**Task set:**
- a) Reproduce word for word the part of the asthma passage that opens with the words containing "Asthma management is" and closes with "and regular treatment).".
- b) Answer the following questions using the asthma passage, giving each answer on its own line with the matching mark.
(i) How many patients consulted an asthma specialist at least once in their lifetime?
(ii) Under the therapeutic status criteria, how many patients had no routine medication?
(iii) In the final GINA classification, how many patients had severe asthma?
- c) Extend the asthma passage, beginning immediately after its final sentence.

::: Exercise passage :::

Table 1 Demographic characteristics of patients.
Asthma management is detailed in Table 2. There were 162 (75%) patients who consulted an asthma specialist at least once in their lifetime; 81% of patients aged >5 years had lung function tests. There were 148 (68%) patients being treated for their asthma at the time of the study; 128 (58%) were prescribed inhaled corticosteroids, 18 (8%) received leukotriene inhibitors, and 10 (5%) patients were given long-acting inhaled ß2 agonists alone without corticosteroids. GPs reported that 91 (67%) patients were compliant with therapy. Only 17% of patients aged >5 years had a peak flow meter at home.
Table 2 Patients' care (use of lung function testing, follow-up, and regular treatment).
Asthma severity was classified using clinical and treatment criteria (Table 3). Based on clinical status, 68 (31%) patients had intermittent asthma and 107 (49%) had severe asthma. According to therapeutic status, 80 patients (37%) had no routine medication, and only 3 (1%) had a treatment corresponding to severe asthma (including oral cortico-steroids). In the final GINA classification, which combines the clinical and therapeutic classifications, 47 patients (21%) had intermittent asthma, 17 (8%) mild asthma, 19 (9%) moderate asthma, and 136 (62%) severe asthma.

::: Given material :::

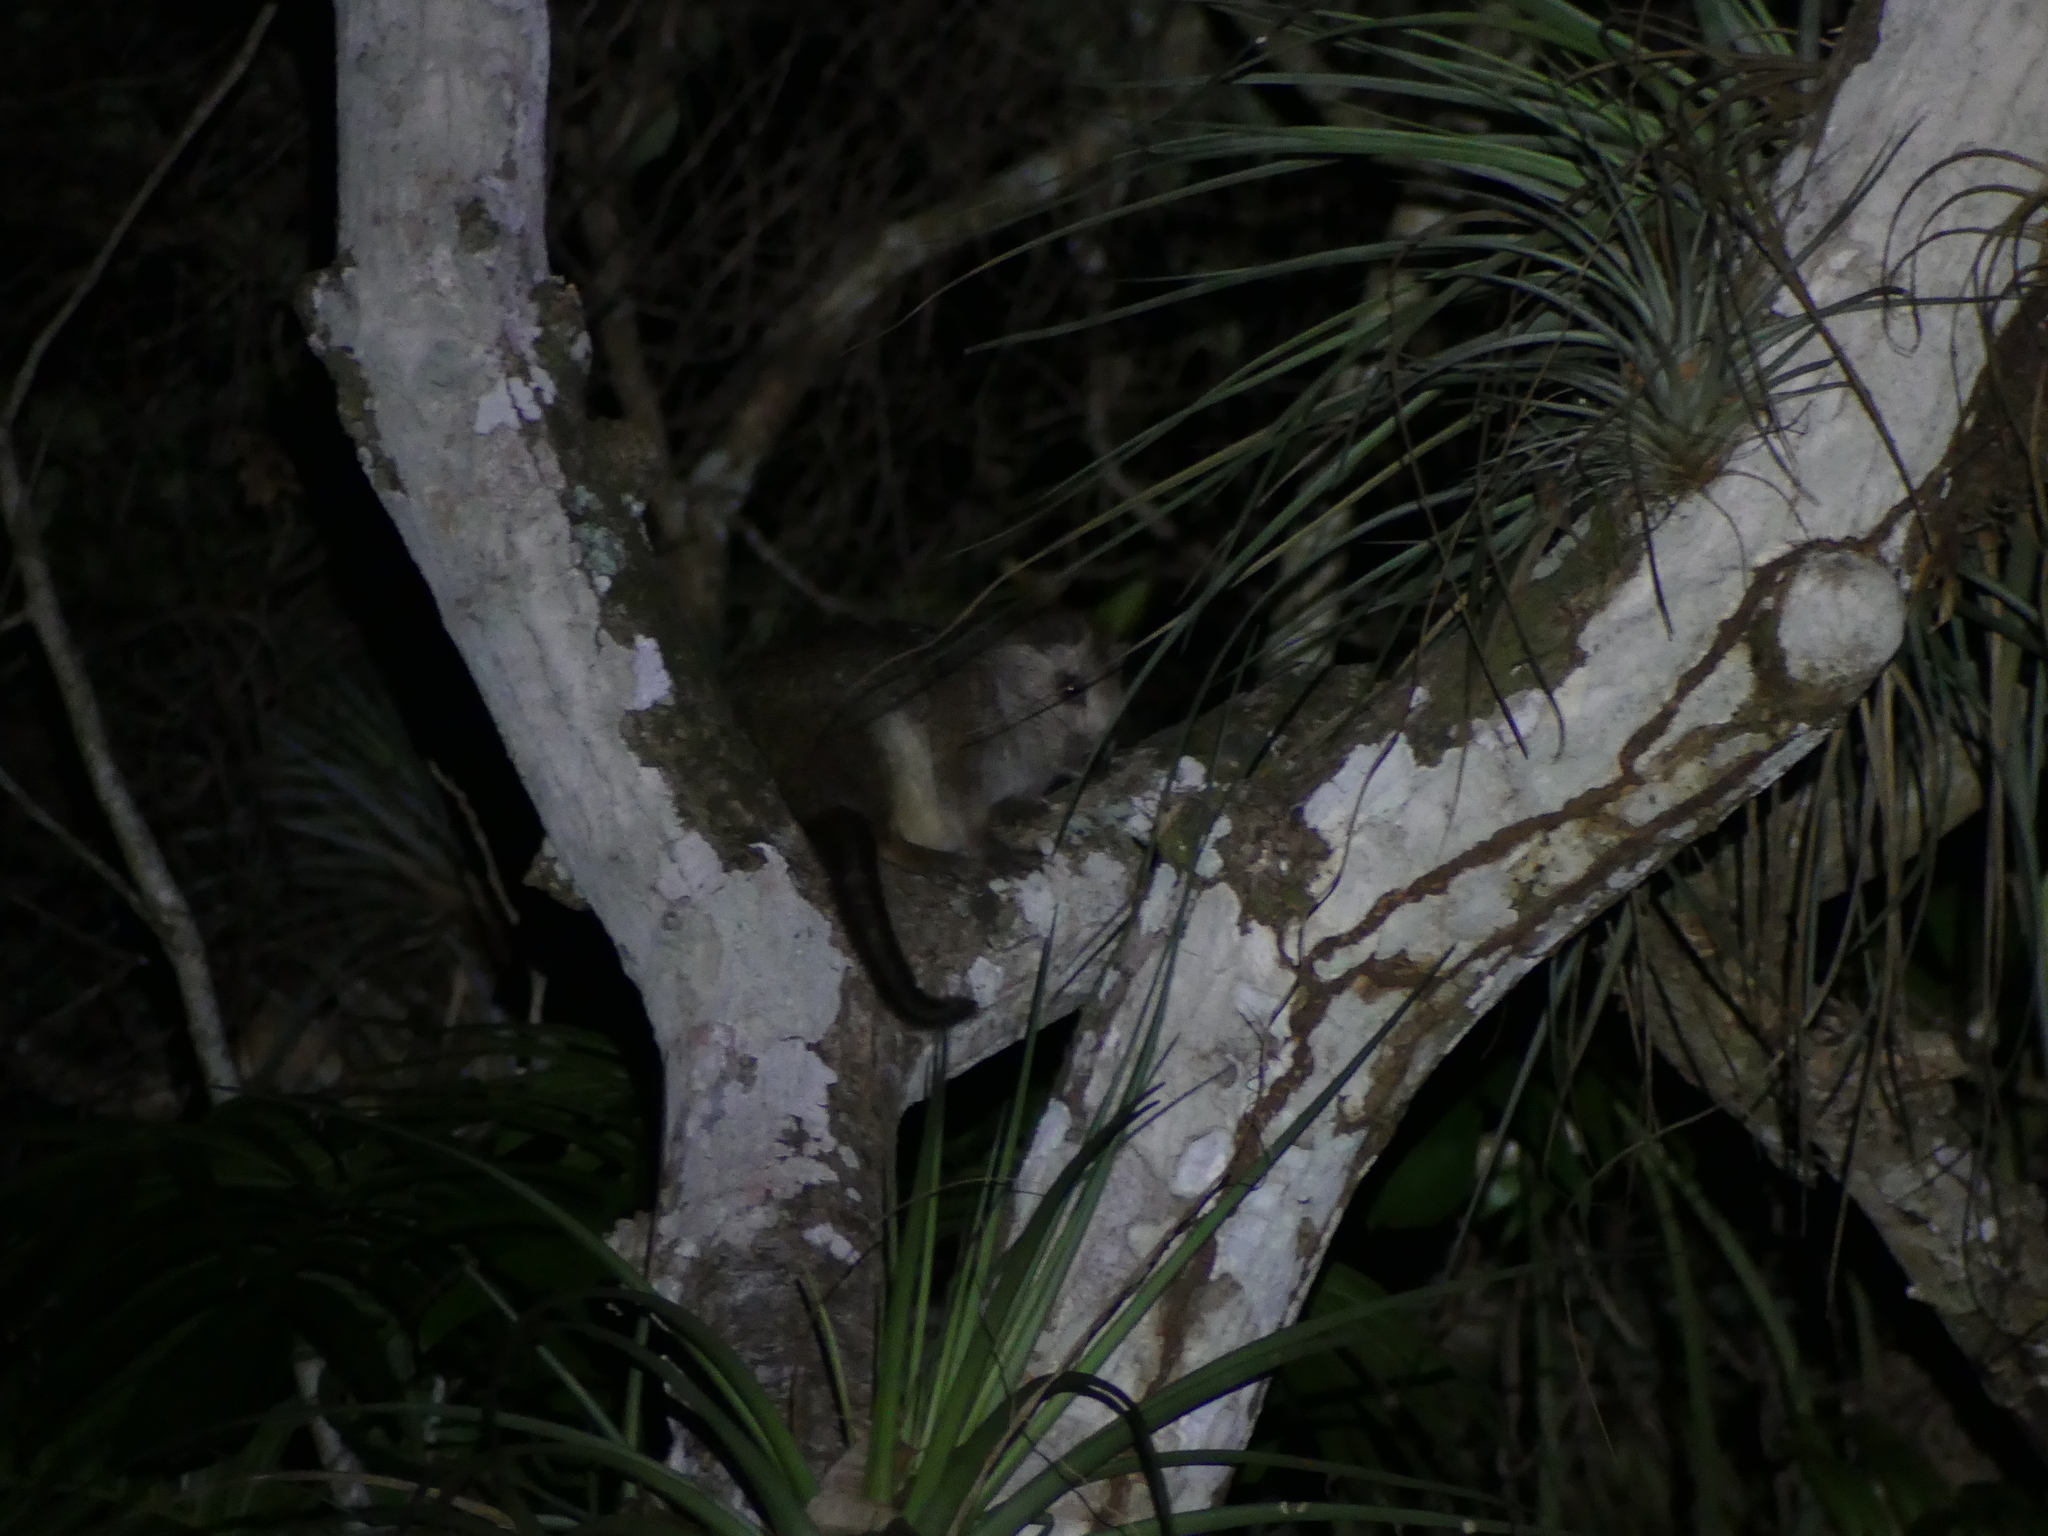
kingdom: Animalia
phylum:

:::

**Numbered responses:**
- a)
Asthma management is detailed in Table 2. There were 162 (75%) patients who consulted an asthma specialist at least once in their lifetime; 81% of patients aged >5 years had lung function tests. There were 148 (68%) patients being treated for their asthma at the time of the study; 128 (58%) were prescribed inhaled corticosteroids, 18 (8%) received leukotriene inhibitors, and 10 (5%) patients were given long-acting inhaled ß2 agonists alone without corticosteroids. GPs reported that 91 (67%) patients were compliant with therapy. Only 17% of patients aged >5 years had a peak flow meter at home.
Table 2 Patients' care (use of lung function testing, follow-up, and regular treatment).

- b)
(i) 162 patients (75%)
(ii) 80 patients (37%)
(iii) 136 patients (62%)

- c)
Characteristics of asthma exacerbations are shown in Table 4. A minority were evaluated by the GP within 3 hours of the exacerbation, 46% of patients consulted between 3 and 24 hours after the beginning of the exacerbation, and 43% >24 hours after the exacerbation. In 75% of cases, the consultation took place at the GP's office. The most frequent suspected triggers reported by GPs were viral infections (78%), weather (21%), tobacco (16%), and dust exposure (12%). Exacerbation was severe for 118 (54%) patients.
Table 4 Characteristics of exacerbations.
Of those aged >5 years old, 55% had a peak flow recorded during the GP consultation. Two-thirds of patients (n = 147) began treatment at home, most frequently with short-acting ß2 agonists alone (86% of these patients). There were 86 patients (42%) with a written action plan for managing exacerbations, 64 of these (74%) did begin treatment. Among 117 patients with no written action plan, 76 (65%) began a treatment. Treatment for exacerbations consisted of short-acting ß2 agonists, systemic corticosteroids and antibiotics (Table 5). Patients were more often prescribed systemic corticosteroid and subcutaneous ß2 agonists for severe exacerbation (80% versus 61%, P = 0.003) than for moderate exacerbation (15% versus 6% P = 0.03) .
Table 5 Treatment of asthma exacerbations according to severity.
Univariate and multivariate logistic regression analysis of severe exacerbations risk factors
In the univariate analysis, variables associated with an increased risk of severe exacerbations were:
a history of hospitalisation for near fatal asthma during the previous year,
an age at the diagnosis of asthma from 16–30 years old compared with the age at diagnosis of <16 years old,
an intermittent or severe therapeutic asthma status,
a short duration of exacerbation before consultation, and
risk factors for near fatal asthma.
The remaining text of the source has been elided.